Segment Open
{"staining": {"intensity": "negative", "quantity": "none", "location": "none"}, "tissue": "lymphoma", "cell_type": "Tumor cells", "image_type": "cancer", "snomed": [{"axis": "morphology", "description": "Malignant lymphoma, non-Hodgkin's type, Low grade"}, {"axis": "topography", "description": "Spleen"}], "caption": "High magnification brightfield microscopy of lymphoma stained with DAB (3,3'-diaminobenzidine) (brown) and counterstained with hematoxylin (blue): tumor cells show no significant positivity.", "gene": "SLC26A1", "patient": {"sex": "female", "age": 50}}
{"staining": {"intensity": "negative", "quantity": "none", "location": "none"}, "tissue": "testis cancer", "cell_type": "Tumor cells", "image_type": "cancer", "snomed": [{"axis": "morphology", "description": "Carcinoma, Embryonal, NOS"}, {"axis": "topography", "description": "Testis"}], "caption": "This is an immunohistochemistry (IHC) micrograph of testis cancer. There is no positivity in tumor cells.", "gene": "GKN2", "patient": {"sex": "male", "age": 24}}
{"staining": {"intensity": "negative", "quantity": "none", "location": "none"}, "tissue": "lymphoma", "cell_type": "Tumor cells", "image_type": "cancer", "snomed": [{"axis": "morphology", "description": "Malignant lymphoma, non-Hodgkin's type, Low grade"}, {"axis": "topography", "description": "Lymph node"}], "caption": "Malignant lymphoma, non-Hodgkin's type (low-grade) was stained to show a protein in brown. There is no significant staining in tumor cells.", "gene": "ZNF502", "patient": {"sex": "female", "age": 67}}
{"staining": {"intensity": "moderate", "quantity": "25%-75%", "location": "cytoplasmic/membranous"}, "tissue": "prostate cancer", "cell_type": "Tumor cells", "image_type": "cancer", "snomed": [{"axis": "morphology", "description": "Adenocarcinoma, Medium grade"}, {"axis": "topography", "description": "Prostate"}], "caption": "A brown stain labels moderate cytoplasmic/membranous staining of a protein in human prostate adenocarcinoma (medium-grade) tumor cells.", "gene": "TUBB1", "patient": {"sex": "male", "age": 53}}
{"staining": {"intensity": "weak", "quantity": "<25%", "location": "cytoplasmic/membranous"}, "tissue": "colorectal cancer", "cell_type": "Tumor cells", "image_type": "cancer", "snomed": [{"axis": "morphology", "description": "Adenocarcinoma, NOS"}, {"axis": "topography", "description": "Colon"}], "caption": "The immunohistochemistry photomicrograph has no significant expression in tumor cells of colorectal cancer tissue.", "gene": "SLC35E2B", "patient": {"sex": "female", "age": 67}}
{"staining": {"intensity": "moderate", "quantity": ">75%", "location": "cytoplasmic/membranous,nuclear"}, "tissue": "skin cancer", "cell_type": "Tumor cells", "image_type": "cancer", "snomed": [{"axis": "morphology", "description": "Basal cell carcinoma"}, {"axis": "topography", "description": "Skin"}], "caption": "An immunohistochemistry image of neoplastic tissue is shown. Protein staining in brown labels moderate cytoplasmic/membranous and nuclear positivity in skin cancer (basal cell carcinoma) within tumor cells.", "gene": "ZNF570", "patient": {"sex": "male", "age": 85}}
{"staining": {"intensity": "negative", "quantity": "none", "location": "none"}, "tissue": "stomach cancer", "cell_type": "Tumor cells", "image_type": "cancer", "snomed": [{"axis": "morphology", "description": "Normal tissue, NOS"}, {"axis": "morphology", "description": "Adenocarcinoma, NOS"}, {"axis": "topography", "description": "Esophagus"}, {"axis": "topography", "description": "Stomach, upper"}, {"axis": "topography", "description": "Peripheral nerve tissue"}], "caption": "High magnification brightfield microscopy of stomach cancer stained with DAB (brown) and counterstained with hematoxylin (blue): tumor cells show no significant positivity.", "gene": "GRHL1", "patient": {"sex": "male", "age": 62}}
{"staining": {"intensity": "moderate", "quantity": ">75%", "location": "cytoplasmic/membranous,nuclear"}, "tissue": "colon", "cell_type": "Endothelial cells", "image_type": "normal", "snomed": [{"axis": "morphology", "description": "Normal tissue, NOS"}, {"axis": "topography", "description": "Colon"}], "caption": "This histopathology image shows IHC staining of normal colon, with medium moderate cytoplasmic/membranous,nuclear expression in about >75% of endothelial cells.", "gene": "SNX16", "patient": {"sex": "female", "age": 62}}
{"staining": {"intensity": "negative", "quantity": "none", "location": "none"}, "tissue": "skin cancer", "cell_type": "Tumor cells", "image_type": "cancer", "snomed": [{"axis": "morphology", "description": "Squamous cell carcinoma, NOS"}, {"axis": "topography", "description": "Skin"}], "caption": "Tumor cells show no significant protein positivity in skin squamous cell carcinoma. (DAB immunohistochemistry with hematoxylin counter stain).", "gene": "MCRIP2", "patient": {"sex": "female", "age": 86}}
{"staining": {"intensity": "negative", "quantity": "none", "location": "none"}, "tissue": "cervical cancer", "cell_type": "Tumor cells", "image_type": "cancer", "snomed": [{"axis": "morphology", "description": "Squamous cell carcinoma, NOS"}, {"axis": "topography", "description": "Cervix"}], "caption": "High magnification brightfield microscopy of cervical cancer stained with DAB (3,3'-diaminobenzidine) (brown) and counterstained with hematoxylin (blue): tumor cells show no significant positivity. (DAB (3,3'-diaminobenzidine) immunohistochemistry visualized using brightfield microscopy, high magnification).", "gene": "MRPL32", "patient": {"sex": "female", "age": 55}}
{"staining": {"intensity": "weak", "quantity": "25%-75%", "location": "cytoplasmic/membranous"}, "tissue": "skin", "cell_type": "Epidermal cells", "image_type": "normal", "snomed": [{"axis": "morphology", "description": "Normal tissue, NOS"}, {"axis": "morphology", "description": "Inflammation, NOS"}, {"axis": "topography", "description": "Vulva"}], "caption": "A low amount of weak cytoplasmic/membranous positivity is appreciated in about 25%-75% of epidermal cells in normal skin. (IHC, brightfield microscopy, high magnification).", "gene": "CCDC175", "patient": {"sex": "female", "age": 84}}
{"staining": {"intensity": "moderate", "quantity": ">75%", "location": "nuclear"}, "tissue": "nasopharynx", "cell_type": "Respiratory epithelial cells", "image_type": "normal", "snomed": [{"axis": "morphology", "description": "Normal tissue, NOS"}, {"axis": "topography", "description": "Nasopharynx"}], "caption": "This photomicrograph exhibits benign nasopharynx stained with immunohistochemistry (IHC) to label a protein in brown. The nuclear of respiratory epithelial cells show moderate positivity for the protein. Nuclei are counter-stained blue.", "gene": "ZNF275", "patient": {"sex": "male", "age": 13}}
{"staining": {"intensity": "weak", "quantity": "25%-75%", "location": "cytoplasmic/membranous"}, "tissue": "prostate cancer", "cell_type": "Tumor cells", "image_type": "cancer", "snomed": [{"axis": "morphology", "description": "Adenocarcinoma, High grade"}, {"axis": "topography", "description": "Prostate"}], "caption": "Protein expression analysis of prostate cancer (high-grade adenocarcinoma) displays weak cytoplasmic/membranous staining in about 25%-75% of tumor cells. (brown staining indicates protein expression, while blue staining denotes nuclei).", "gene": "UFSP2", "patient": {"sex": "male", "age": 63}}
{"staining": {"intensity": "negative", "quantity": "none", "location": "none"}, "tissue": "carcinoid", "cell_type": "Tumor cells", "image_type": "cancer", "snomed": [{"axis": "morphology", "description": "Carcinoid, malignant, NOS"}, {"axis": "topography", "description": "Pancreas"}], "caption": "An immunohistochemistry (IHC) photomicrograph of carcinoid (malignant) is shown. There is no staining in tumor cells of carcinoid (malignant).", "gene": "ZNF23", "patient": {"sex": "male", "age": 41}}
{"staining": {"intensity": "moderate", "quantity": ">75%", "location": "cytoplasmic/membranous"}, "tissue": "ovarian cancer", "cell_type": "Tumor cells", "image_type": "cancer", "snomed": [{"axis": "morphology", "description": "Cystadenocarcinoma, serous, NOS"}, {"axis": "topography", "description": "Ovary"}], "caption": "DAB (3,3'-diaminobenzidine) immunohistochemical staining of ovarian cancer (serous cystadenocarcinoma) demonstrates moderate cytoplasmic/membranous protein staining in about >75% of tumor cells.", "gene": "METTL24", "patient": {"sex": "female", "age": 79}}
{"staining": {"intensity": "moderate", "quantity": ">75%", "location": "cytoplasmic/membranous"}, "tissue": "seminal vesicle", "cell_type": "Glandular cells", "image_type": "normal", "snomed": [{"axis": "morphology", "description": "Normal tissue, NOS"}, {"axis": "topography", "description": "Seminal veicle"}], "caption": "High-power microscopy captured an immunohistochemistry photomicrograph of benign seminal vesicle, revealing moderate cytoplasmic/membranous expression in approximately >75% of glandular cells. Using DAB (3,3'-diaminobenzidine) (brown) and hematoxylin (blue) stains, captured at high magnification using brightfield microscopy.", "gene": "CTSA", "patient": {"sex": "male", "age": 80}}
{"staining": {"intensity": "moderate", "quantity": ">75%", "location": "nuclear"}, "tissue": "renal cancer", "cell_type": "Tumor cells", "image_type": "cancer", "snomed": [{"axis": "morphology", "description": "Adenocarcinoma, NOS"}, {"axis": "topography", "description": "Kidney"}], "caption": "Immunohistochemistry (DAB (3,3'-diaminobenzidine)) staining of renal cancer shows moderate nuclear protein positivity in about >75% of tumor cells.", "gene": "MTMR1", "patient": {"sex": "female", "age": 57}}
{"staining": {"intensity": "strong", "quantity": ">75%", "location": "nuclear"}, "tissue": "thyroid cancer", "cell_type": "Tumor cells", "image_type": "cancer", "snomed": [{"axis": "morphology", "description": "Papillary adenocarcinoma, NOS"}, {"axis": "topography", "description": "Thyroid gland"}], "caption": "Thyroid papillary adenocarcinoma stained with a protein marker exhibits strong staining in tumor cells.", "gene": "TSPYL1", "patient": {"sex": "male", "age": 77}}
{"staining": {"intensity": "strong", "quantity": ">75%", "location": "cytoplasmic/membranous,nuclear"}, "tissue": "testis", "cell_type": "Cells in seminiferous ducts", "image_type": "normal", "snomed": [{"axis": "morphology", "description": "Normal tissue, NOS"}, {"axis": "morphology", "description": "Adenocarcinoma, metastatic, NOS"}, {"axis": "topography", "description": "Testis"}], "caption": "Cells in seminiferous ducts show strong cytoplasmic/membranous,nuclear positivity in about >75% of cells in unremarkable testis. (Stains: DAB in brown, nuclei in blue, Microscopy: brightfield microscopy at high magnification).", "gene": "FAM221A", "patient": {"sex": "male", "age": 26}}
Segment Closed
**Exercise description**
Gather every line from the listing above in which the word "Prostate" appears.

**Written response**
{"staining": {"intensity": "moderate", "quantity": "25%-75%", "location": "cytoplasmic/membranous"}, "tissue": "prostate cancer", "cell_type": "Tumor cells", "image_type": "cancer", "snomed": [{"axis": "morphology", "description": "Adenocarcinoma, Medium grade"}, {"axis": "topography", "description": "Prostate"}], "caption": "A brown stain labels moderate cytoplasmic/membranous staining of a protein in human prostate adenocarcinoma (medium-grade) tumor cells.", "gene": "TUBB1", "patient": {"sex": "male", "age": 53}}
{"staining": {"intensity": "weak", "quantity": "25%-75%", "location": "cytoplasmic/membranous"}, "tissue": "prostate cancer", "cell_type": "Tumor cells", "image_type": "cancer", "snomed": [{"axis": "morphology", "description": "Adenocarcinoma, High grade"}, {"axis": "topography", "description": "Prostate"}], "caption": "Protein expression analysis of prostate cancer (high-grade adenocarcinoma) displays weak cytoplasmic/membranous staining in about 25%-75% of tumor cells. (brown staining indicates protein expression, while blue staining denotes nuclei).", "gene": "UFSP2", "patient": {"sex": "male", "age": 63}}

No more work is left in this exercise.